7.2 The second issue for consideration is that whether the case of the assessee would fall within the purview of prima facie adjustment under section 143(1)(a)(ii) (an incorrect claim, if such incorrect claim is apparent from any information in the return). In our view, the scope of the adjustments that can be made under the said provision has been elaborated in the Explanation to the aforesaid section, which does not include denial of deduction claimed by the assessee in case the assessee does not furnish its return of income within the date stipulated under section 139(1) of the Act. The Explanation to the said section specifically provides for cases/instances when the claim made by the assessee could be said to be “incorrect”. Therefore, in our considered view, the case of the assessee would also not fall within the purview of prima facie adjustment under section 143(1)(a)(ii) (an incorrect claim, if such incorrect claim is apparent from any information in the return). We also observe that the counsel for the assessee has filed copies of orders passed by Commissioner (Appeals), NFAC in many other cases of cooperative societies having similar issues, in which it has been held that section 143(1)(a)(ii) of the Act does not deal with disallowance of deduction for deed filing of return of income and also the said adjustment is not permissible under section 143(1)(a)(v) of the Act.

7.3  We note that in the case of Chirakkal Service Co-Operative Bank Ltd. Kannur v. CIT [2016] 68 taxmann.com 298 (Kerala), the Kerala High Court held that a return filed by assessee beyond period stipulated under section 139(1) or 139(4) or under section 142(1) or section 148 can also be accepted and acted upon for entertaining claim raised under section 80P provided further proceedings in relation to such assessments are pending in statutory hierarchy of adjudication in terms of provisions of Act.
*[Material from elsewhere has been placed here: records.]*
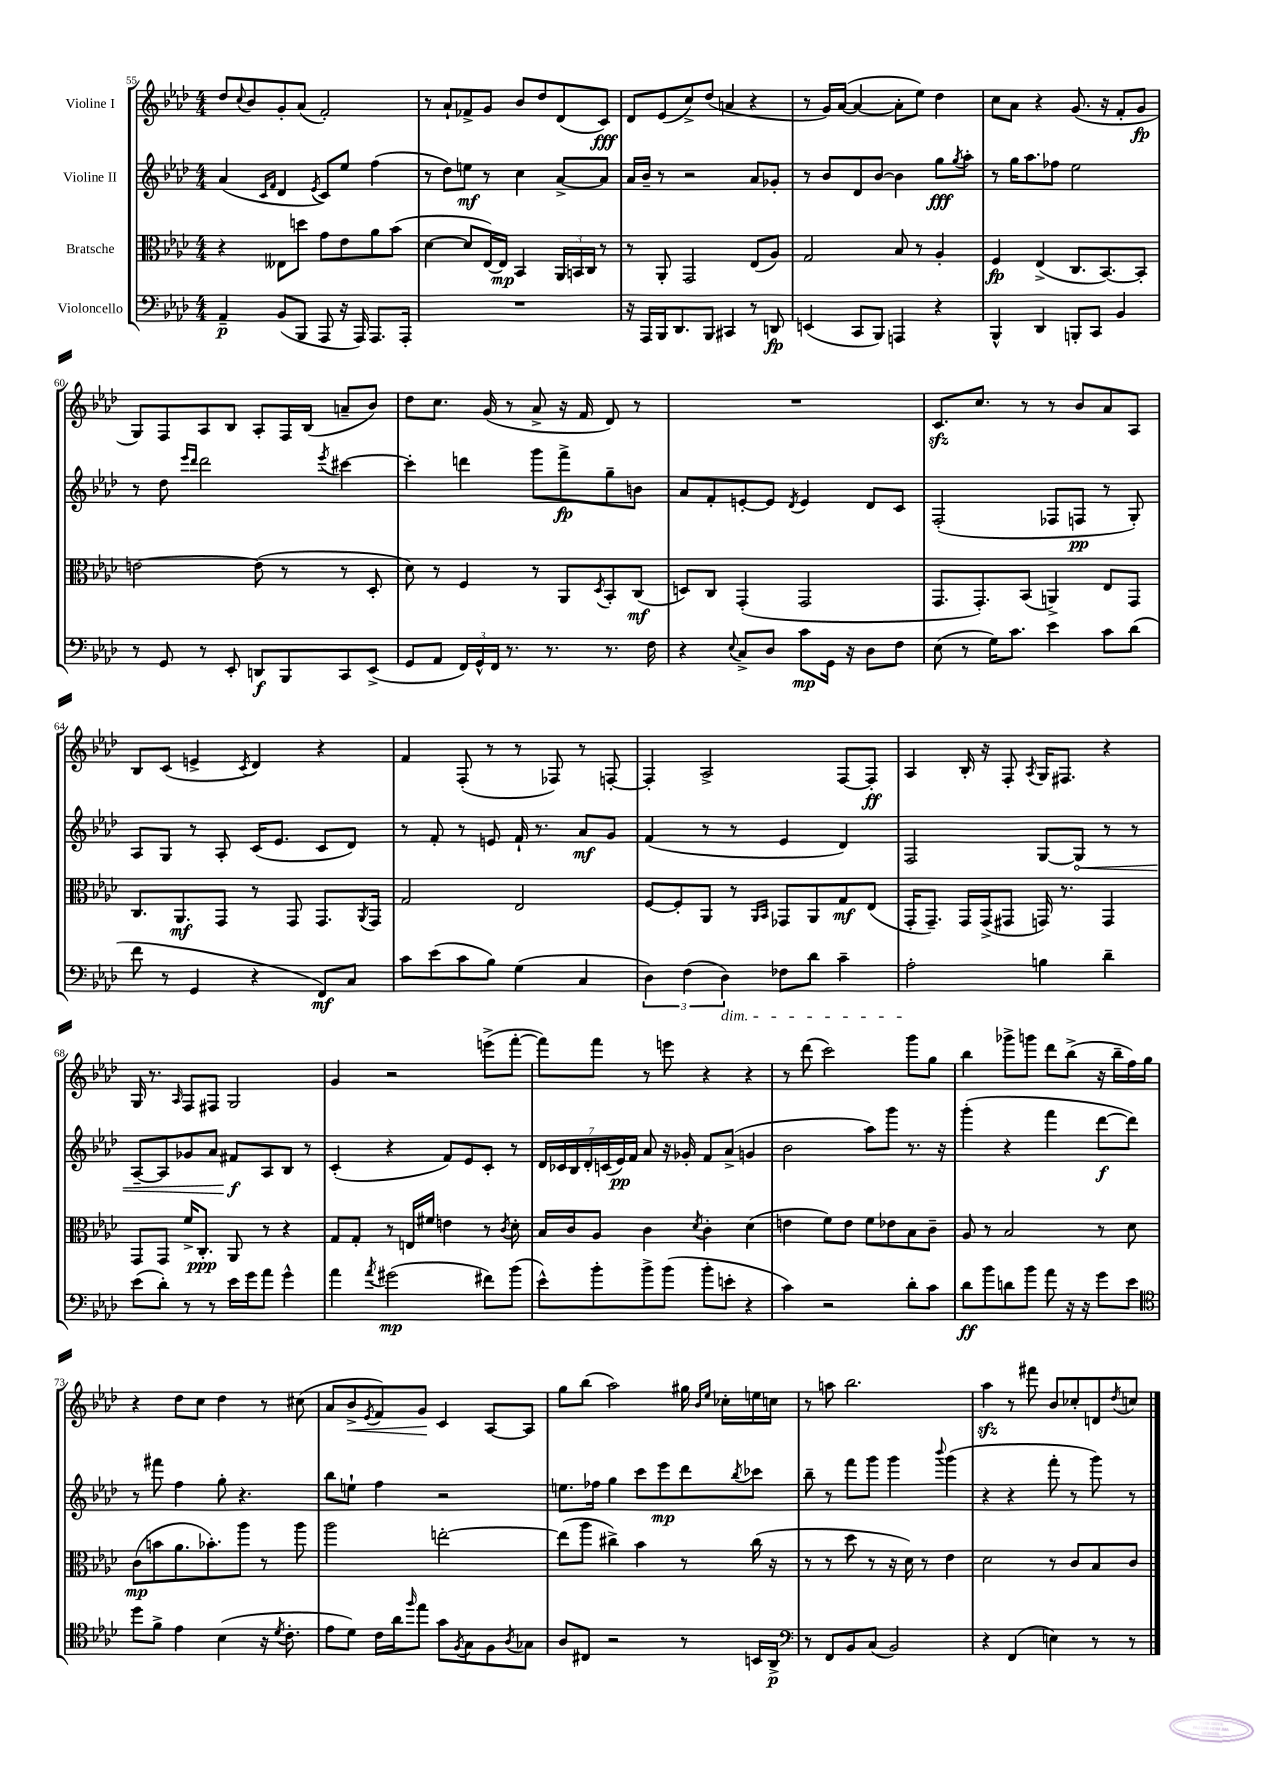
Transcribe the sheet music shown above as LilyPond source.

<<
\new StaffGroup <<
\new Staff = "s0" \with { instrumentName = "Violine I" } {
    \clef treble \key aes \major \numericTimeSignature \time 4/4
    des''8 \appoggiatura { c''8 } bes'8 g'8-. aes'8( f'2-.) |
    r8 aes'8-! fes'8-> g'8 bes'8 des''8 des'8( c'8\fff) |
    des'8 ees'8( c''8->) des''8( a'4 r4 |
    r8 g'16) aes'16~( aes'4~ aes'8-. ees''8) des''4 |
    c''8 aes'8 r4 g'8.( r16 f'8-. g'8\fp |
    g8) f8 aes8 bes8 aes8-. f16 bes16( a'8-- bes'8) |
    des''8 c''8. g'16( r8 aes'8-> r16 f'16 des'8) r8 |
    R1 |
    c'8.\sfz c''8. r8 r8 bes'8 aes'8 aes8 |
    bes8 c'8( e'4-> \acciaccatura { c'8 } des'4) r4 |
    f'4 f8-.( r8 r8 fes8) r8 f8~-. |
    f4-. aes2-> f8~ f8-.\ff |
    aes4 bes16-. r16 f8-. \acciaccatura { aes8 } g16 fis8. r4 |
    g16 r8. \grace { aes16 } f8 fis8 g2 |
    g'4 r2 e'''8->( f'''8~-. |
    f'''8) f'''8 r8 e'''8 r4 r4 |
    r8 des'''8( c'''2) g'''8 g''8 |
    bes''4 ges'''8-> g'''8 des'''8 bes''8->( r16 bes''16-- f''16) g''16 |
    r4 des''8 c''8 des''4 r8 cis''8( |
    aes'8 bes'8->\< \acciaccatura { ees'8 } f'8) g'8\! c'4 aes8~ aes8 |
    g''8 bes''8( aes''2) gis''16 \grace { bes'16 ees''16 } ces''16-. e''16 c''16 |
    r8 a''8 bes''2. |
    aes''4\sfz r8 fis'''8 bes'8 ces''8-. d'8 \acciaccatura { des''8 } c''8 \bar "|." |
}
\new Staff = "s1" \with { instrumentName = "Violine II" } {
    \clef treble \key aes \major \numericTimeSignature \time 4/4
    aes'4( \grace { c'16 f'16 } des'4 \acciaccatura { ees'8 } c'8) ees''8 f''4( |
    r8 des''8) e''8\mf r8 c''4 aes'8~-> aes'8 |
    aes'16 bes'16-- r8 r2 aes'8 ges'8-. |
    r8 bes'8 des'8 bes'8~ bes'4 g''8\fff \acciaccatura { g''8 } aes''8-. |
    r8 g''16 aes''8. fes''8 ees''2 |
    r8 des''8 \grace { ees'''16 des'''16 } des'''2 \acciaccatura { ees'''8 } cis'''4~ |
    cis'''4-. d'''4 g'''8 f'''8->\fp g''8-- b'8 |
    aes'8 f'8-. e'8~-. e'8 \acciaccatura { des'8 } e'4 des'8 c'8 |
    f2-.( fes8 f8\pp r8 g8-.) |
    aes8 g8 r8 aes8-. c'16( ees'8. c'8 des'8) |
    r8 f'8-. r8 e'8 f'16-! r8. aes'8\mf g'8 |
    f'4( r8 r8 ees'4 des'4) |
    f2 g8~ \once \override Hairpin.circled-tip = ##t g8\< r8 r8 |
    aes8~-- aes8 ges'8 aes'8 fis'8\f\! aes8 bes8 r8 |
    c'4-.( r4 f'8) ees'8 c'8-. r8 |
    \tuplet 7/4 { des'16 ces'16 bes16 des'16-. c'16( ees'16\pp) f'16 } aes'8 r16 ges'16-. f'8 aes'8->( g'4 |
    bes'2 aes''8) g'''8 r8. r16 |
    g'''4-.( r4 f'''4 des'''8~\f des'''8) |
    r8 fis'''8 f''4 g''8-. r4. |
    bes''8 e''8-! f''4 r2 |
    e''8. fes''16 g''4 c'''8 ees'''8\mp des'''8 \acciaccatura { bes''8 } ces'''8 |
    bes''8-- r8 f'''8 g'''8 g'''4 \appoggiatura { bes'''8 } g'''4( |
    r4 r4 f'''8-. r8 g'''8) r8 \bar "|." |
}
\new Staff = "s2" \with { instrumentName = "Bratsche" } {
    \clef alto \key aes \major \numericTimeSignature \time 4/4
    r4 eeses8 d''8 g'8 ees'8 aes'8 bes'8( |
    des'4~ des'8 ees16~) ees16\mp bes,4 \tuplet 3/2 { aes,16 b,16 c16 } r8 |
    r8 aes,8-. g,2 ees8( aes8) |
    g2 bes8 r8 aes4-. |
    f4\fp ees4->( c8. bes,8.~) bes,8-. |
    e'2~ e'8( r8 r8 des8-. |
    des'8) r8 f4 r8 aes,8 \acciaccatura { des8 } bes,8-. c8\mf( |
    d8) c8 g,4-.( g,2 |
    g,8. g,8.-.) bes,8( a,4->) ees8 g,8 |
    c8. aes,8.\mf g,8 r8 g,8 g,8. \acciaccatura { aes,8 } g,16 |
    g2 ees2 |
    f8~ f8-. aes,8 r8 \grace { aes,16 bes,16 } ges,8 aes,8 g8\mf ees8( |
    g,16-. g,8.--) g,16 g,16->( gis,8 g,16) r8. g,4 |
    g,8 g,8 f'16-> c8.-.\ppp aes,8 r8 r4 |
    g8 g8-. r8 e16 fis'16 e'4 r8 \acciaccatura { c'8 } des'8-. |
    bes16 c'16 aes8 c'4 \acciaccatura { des'8 } c'4-. des'4( |
    e'4 f'8) e'8 f'8 ees'8 bes8 c'8-- |
    aes8 r8 bes2 r8 des'8 |
    c'8\mp( b'8 aes'8. bes'8.-.) aes''8 r8 aes''8 |
    aes''2 e''2~-. |
    e''8( aes''8 cis''4->) bes'4 r8 cis''16( r16 |
    r8 r8 des''8 r8 r16 des'16) r8 ees'4 |
    des'2 r8 c'8 bes8 c'8 \bar "|." |
}
\new Staff = "s3" \with { instrumentName = "Violoncello" } {
    \clef bass \key aes \major \numericTimeSignature \time 4/4
    aes,4--\p bes,8( bes,,8 aes,,8 r16 aes,,16) aes,,8. aes,,16-. |
    R1 |
    r16 aes,,16 bes,,16 des,8. bes,,8 cis,4 r8 d,8\fp |
    e,4( c,8 bes,,8) a,,4 r4 |
    bes,,4-^ des,4 b,,8-. c,8 bes,4 |
    r8 g,8 r8 ees,8-. d,8\f bes,,8 c,8 ees,8->( |
    g,8 aes,8 \tuplet 3/2 { f,16) g,16-^ f,16 } r8. r8. r8. f16 |
    r4 \appoggiatura { ees8 } c8-> des8 c'8\mp g,16 r16 des8 f8 |
    ees8( r8 g16) c'8. ees'4 c'8 des'8( |
    f'8 r8 g,4 r4 f,8\mf) c8 |
    c'8 ees'8( c'8 bes8) g4( c4 |
    \tuplet 3/2 { des4) f4( des4\dim) } fes8 des'8 c'4-- |
    aes2-.\! b4 des'4-- |
    ees'8( des'8-.) r8 r8 ees'16 g'16 aes'8 g'4-^ |
    aes'4 \acciaccatura { aes'8 } gis'2\mp( fis'8) bes'8( |
    ees'8-^) bes'8-. bes'8-> bes'8( bes'8-. e'8-. r4 |
    c'4) r2 des'8-. c'8 |
    des'8\ff bes'8 d'8 bes'8 aes'8 r16 r16 g'8 ees'8 |
    \clef tenor des''8 f'8-> ees'4 bes4( r16 \acciaccatura { des'8 } c'8.-. |
    ees'8 des'8) c'16 aes'16 \grace { f''16 } ees''8 g'8 \acciaccatura { f8 } g8 f8 \acciaccatura { aes8 } ges8 |
    aes8 cis8 r2 r8 b,16 aes,16->\p |
    \clef bass r8 f,8 bes,8 c8( bes,2) |
    r4 f,4( e4) r8 r8 \bar "|." |
}
>>
>>
\layout { \context { \Score currentBarNumber = #55 } }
In the case of ASR Engg. & Projects Ltd. [2019] 111 taxmann.com 49 (Hyderabad – Trib.), the ITAT held that to be eligible to make claim under section 80-IA or any other section of Chapter VI A, assessee should have filed return of income under section 139(1) and even if it did not make claim for deduction in original return and subsequently file revised return making such claim, its claim for deduction under section 80-IA is maintainable. Therefore, where assessee had filed return under section 139(1), it was entitled to claim deduction under section 80-IA even if such claim was not made in original return but subsequently in revised return filed in response to notice issued under section 153A.

7.4 We note that the instant case, there was a few-month delay in filing the return of income by the assessee for the assessment year 2019-20 and return of income was filed within due date permissible u/s 139(4) of the Act, in which the claim for deduction u/s 80P of the Act was made. Therefore, looking into the totality of facts, we are of the view that claim of deduction u/s 80P of the Act cannot be denied to the assessee only on the basis that the assessee did not file return of income its return of income within due date u/s 139(1) of the Act , in light of the discussion and judicial precedents highlighted above. Therefore, in the interests of justice, we are restoring the case to the file of the Ld. CIT(Appeals) for fresh adjudication on merits of the case after giving due opportunity of hearing to the assessee.

8. In the result, appeal of the assessee is allowed.